Movies you saw in Jr. High/High School

I remember seeing a movie in the late Seventies, when I was in middle school, about how to pick a rewarding career. It starred William Shatner, who was surprisingly good in the role - no sense of ego or chewing the scenery. I haven’t seen or heard of it anywhere since then.

We saw that too. I don’t remember seeing Leonard Whiting’s ass but I definitely remember seeing a flash of Olivia Hussey’s nipple. :heart_eyes:

Donald duck in Mathemagic land was a perennial offering whenever we had a sub in science class.

Imagine:
It’s central Indiana in the 70s. It’s basketball season. The teacher is the head basketball coach and your school is rated #1 by UPI and #2 by the AP.

Yep- we saw every movie in the school’s library and some from the public library until the state semi-finals!

Was my school the only one that routinely showed The Wave? A cautionary tale about the rise of fascism in an AP History class in Midwestern US in the late 80’s. We never watched it more that once a year, but all in I have seen this anti-fascism film perhaps 6 or 7 times. Which is a lot of Antifa prep for a jr high kid, I thought at the time.

Our Friend The Atom (1957) - especially memorable for its demonstration of a chain reaction.

I remember seeing a little of it as an after-school special, but never in class.

Jocks flock together! :smiling_face_with_three_hearts:

There was one in which a 12- or 13-year-old kid (maybe the guy who played the oldest brother in The Brady Bunch) was a mild-mannered lad everybody picked on because he wanted “to be a doctor.” The PE instructors wanted to get him involved in sports (specifically boxing), but he refused because “that would be violence!” As I recall, he was eventually sent to see a pshrink/psocial worker, and the film ended with him thinking “I’ll bet they (Ghandi, King, and Jesus) were scared too!”

I don’t remember what year this was, or what class it was for. Maybe it was the optional after-school “religious instruction” my mother signed me up for.

Was it anything like this classic?

THIS IS IT

Reminds me of a class taught by my favorite high school teacher mentioned above. (I was in another class taught by a real bunghole, and I spent most of my time leaning back against the partition and listening to what was happening next door.)

The unit was on the Second World War, and Warren was explaining the rise of the Nazis. All he had to do was start reading the Nazi Party Program:

“Okay, who would vote for this? ‘Only people of German blood can be German citizens.’”

One hand went up.

“Okay, we’ve got one Nazi. How about ‘The government should be run by the Army and the rich’?”

Another hand went up.

“Okay, we’ve got two Nazis. Now…”

And so on and so on.

By the time he finished, the whole class had gone Nazi!

L.S.D. Trip to Nowhere
Heroin: Pit of Dispair

When we were about 11 (about sixth grade I guess?), the boys in the class were sent out and we girls were shown Disney’s The Story Of Menstruation. Even though the film tried to be a little explicit about what to expect, it really wasn’t. It was made in the 1940s, after all. I still had to ask my mom what it was all about and I think she was annoyed about that.

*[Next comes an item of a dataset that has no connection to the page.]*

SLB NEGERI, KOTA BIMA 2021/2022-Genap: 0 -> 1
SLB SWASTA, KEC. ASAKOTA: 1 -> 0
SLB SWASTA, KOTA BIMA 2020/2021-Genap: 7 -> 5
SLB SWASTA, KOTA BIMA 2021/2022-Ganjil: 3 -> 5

And the film mentioned above, Phoebe, I must have seen because that sounds extremely familiar. That must have been high school, I’m sure.

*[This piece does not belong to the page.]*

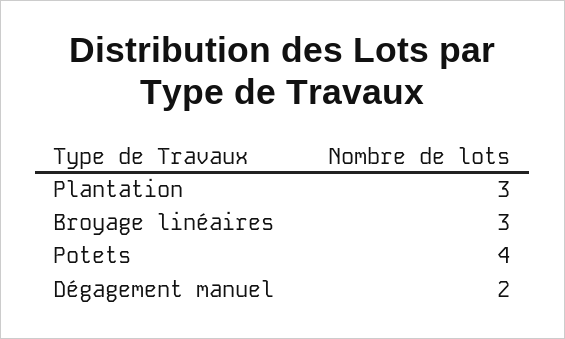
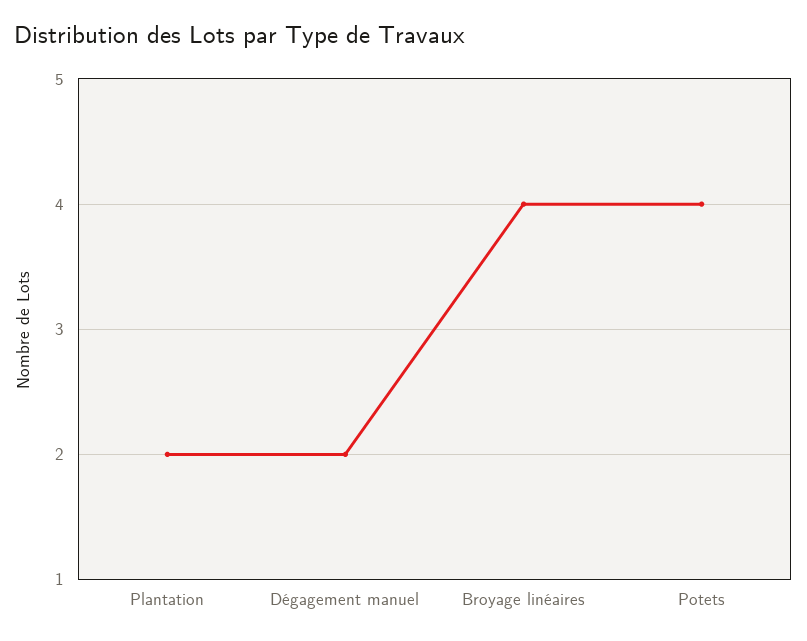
Plantation: 3 -> 2
Broyage linéaires: 3 -> 4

Occasionally I’ll seek out one of these 50/60’s films that I remember seeing in school in the 70’s. Always enjoyed them.

My wife and I both fondly remember those Bell Science movies with Dr. Frank Baxter. They were both educational and entertaining, which is difficult to pull off.

I remember seeing one of them in Junior High School science class in which Dr. Baxter used a phrase that got quite a reaction, and not the reaction Dr. Baxter intended. He said something like “In this case, Mother Nature made a mistake. Pulled a boner, you might say.”

How do you think the boys in class reacted to that?

Remember Powers of Ten? It has a Wikipedia article. A big favorite of my physics teacher.

I suspect it was similar to the one elicited by an instruction in the movie about baseball we were shown in PhyEd: “Put your foot on the rubber.”

(For the uninitiated, the “rubber” is a little strip of said material on the pitcher’s mound that helps him assume the required stance.)

I saw it at the Toronto Science Center in the mid-Seventies and was enthralled. Really, really good stuff, and it made a deep impression on me.

For no particular reason I recall we were shown Cat Balou (sp?) featuring Jane Fonda and Lee Marvin.

Perhaps we had a last minute substitute teacher.

For English class, we also saw the Zeffirelli Romeo & Juliet as well as the Mel Gibson Hamlet.

I remember also seeing a video of the Dustin Hoffman Death of a Salesman that was taped off of commercial TV years earlier, so we got to see snippets of commercials for businesses that had been long closed.